▶ RECORDED INFORMATION

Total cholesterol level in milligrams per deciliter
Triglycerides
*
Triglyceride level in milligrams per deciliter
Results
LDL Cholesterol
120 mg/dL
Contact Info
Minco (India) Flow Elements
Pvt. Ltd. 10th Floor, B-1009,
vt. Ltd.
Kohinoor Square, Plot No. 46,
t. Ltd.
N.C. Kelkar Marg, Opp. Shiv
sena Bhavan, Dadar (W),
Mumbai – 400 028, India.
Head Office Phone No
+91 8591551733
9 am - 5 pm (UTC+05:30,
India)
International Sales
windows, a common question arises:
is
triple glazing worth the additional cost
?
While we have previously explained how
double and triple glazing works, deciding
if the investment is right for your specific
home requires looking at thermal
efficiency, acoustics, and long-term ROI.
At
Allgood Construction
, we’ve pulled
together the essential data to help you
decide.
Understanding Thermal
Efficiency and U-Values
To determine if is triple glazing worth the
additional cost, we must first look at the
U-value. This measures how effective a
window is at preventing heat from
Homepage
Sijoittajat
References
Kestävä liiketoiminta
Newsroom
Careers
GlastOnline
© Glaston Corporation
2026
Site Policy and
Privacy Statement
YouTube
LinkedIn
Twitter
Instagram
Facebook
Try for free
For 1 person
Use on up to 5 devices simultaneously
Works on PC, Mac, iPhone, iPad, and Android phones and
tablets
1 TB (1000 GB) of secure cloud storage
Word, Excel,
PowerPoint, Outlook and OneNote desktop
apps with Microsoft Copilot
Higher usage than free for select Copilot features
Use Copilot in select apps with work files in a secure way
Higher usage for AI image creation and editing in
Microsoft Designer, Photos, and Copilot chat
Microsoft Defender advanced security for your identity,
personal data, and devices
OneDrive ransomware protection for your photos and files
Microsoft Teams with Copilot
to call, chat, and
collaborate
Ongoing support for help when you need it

▶ WORK REQUEST
Reproduce the material above, every line of it, exactly.

▶ RESPONSE TO THIS TASK
Total cholesterol level in milligrams per deciliter
Triglycerides
*
Triglyceride level in milligrams per deciliter
Results
LDL Cholesterol
120 mg/dL
Contact Info
Minco (India) Flow Elements
Pvt. Ltd. 10th Floor, B-1009,
vt. Ltd.
Kohinoor Square, Plot No. 46,
t. Ltd.
N.C. Kelkar Marg, Opp. Shiv
sena Bhavan, Dadar (W),
Mumbai – 400 028, India.
Head Office Phone No
+91 8591551733
9 am - 5 pm (UTC+05:30,
India)
International Sales
windows, a common question arises:
is
triple glazing worth the additional cost
?
While we have previously explained how
double and triple glazing works, deciding
if the investment is right for your specific
home requires looking at thermal
efficiency, acoustics, and long-term ROI.
At
Allgood Construction
, we’ve pulled
together the essential data to help you
decide.
Understanding Thermal
Efficiency and U-Values
To determine if is triple glazing worth the
additional cost, we must first look at the
U-value. This measures how effective a
window is at preventing heat from
Homepage
Sijoittajat
References
Kestävä liiketoiminta
Newsroom
Careers
GlastOnline
© Glaston Corporation
2026
Site Policy and
Privacy Statement
YouTube
LinkedIn
Twitter
Instagram
Facebook
Try for free
For 1 person
Use on up to 5 devices simultaneously
Works on PC, Mac, iPhone, iPad, and Android phones and
tablets
1 TB (1000 GB) of secure cloud storage
Word, Excel,
PowerPoint, Outlook and OneNote desktop
apps with Microsoft Copilot
Higher usage than free for select Copilot features
Use Copilot in select apps with work files in a secure way
Higher usage for AI image creation and editing in
Microsoft Designer, Photos, and Copilot chat
Microsoft Defender advanced security for your identity,
personal data, and devices
OneDrive ransomware protection for your photos and files
Microsoft Teams with Copilot
to call, chat, and
collaborate
Ongoing support for help when you need it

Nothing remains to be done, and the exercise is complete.